Can we express median in terms of standard operations?

Yes! Write $n=2k+1$. Then the median is the maximum of the minima of all $k+1$ element subsets of the data.

For example, when $n=3$, then there are $\binom{3}2=3$ two element subsets of the data: $\{a_1,a_2\},\{a_1,a_3\},\{a_2,a_3\}$. The median is the max of all these minima: $$ \text{median}(a_1,a_2,a_3)=\max\big(\min(a_1,a_2),\min(a_1,a_3),\min(a_2,a_3)\big) $$ When $n=5$, there are $\binom53=10$ three element subsets of the data, so $$ \text{median}=\max\Big(\min(a_1,a_2,a_3),\min(a_1,a_2,a_4),\min(a_1,a_2,a_5),\min(a_2,a_3,a_4),\dots,\min(a_3,a_4,a_5)\Big) $$ As you can see, this formula quickly gets unwieldy.

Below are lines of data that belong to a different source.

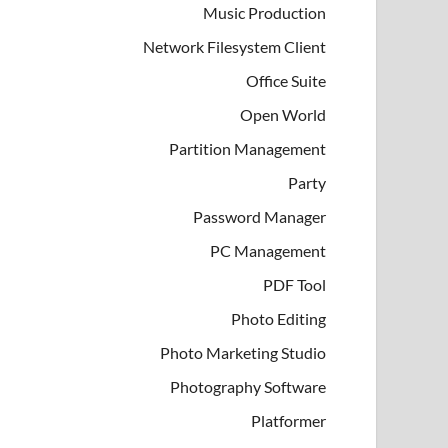
Music Production
Network Filesystem Client
Office Suite
Open World
Partition Management
Party
Password Manager
PC Management
PDF Tool
Photo Editing
Photo Marketing Studio
Photography Software
Platformer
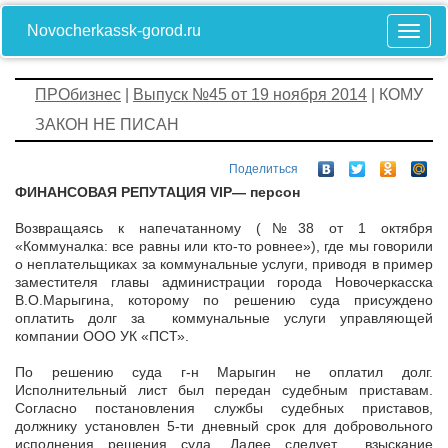
Novocherkassk-gorod.ru
ПРОбизнес
|
Выпуск №45 от 19 ноября 2014
| КОМУ
ЗАКОН НЕ ПИСАН
Поделиться
ФИНАНСОВАЯ РЕПУТАЦИЯ
VIP
— персон
Возвращаясь к напечатанному (№38 от 1 октября
«Коммуналка: все равны или кто-то ровнее»), где мы говорили
о неплательщиках за коммунальные услуги, приводя в пример
заместителя главы администрации города Новочеркасска
В.О.Марыгина, которому по решению суда присуждено
оплатить долг за коммунальные услуги управляющей
компании ООО УК «ПСТ».
По решению суда г-н Марыгин не оплатил долг.
Исполнительный лист был передан судебным приставам.
Согласно постановления службы судебных приставов,
должнику установлен 5-ти дневный срок для добровольного
исполнения решения суда. Далее следует взыскание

The number of terms is $\binom{n}{(n+1)/2}$, which grows exponentially.

The median is the arg min of the sum of absolute deviations of $X_i$ from $\theta.$

Similarly, the mean is analogous for squared deviation.

$F(k)=\sum_{r=1}^n |k-a_r| $, (where k is a variabe , $a_r>a_{r+1}$)

If n is odd ,n=2m+1

$k>a_1\Rightarrow$ all mods open as $k-a_r$ and so derivative is >0(as you increase 'k' the value of function increase).

$a_1>k>a_2$ then one mod only open as $a_r-k$(r=1) , and others as $k-a_r$, hence still derivative >0

$a_m>k>a_{m+1} $ ,here m+1 mods open as $k-a_r$ and m mods open as $a_r-k$ ,so derivative is greater than 0

So obviusly derivative becomes negative if $k<a_{m+1}$ and derivative is greater than 0 if $k>a_{m+1}$ , hence minimum of the function is at $a_{m+1}$.

If n is even ,n=2m

You will find that derivative is >0 if , $k>a_{m}$

Derivative <0 if $k<a_{m+1}$

Derivative =0 if $ a_m>k>a_{m+1}$ , so the function is minimum for all such $k$(including $a_m$ and $a_{m+1}$).

So for even number of terms we define mode as $\frac{a_m+a_{m+1}}{2}.$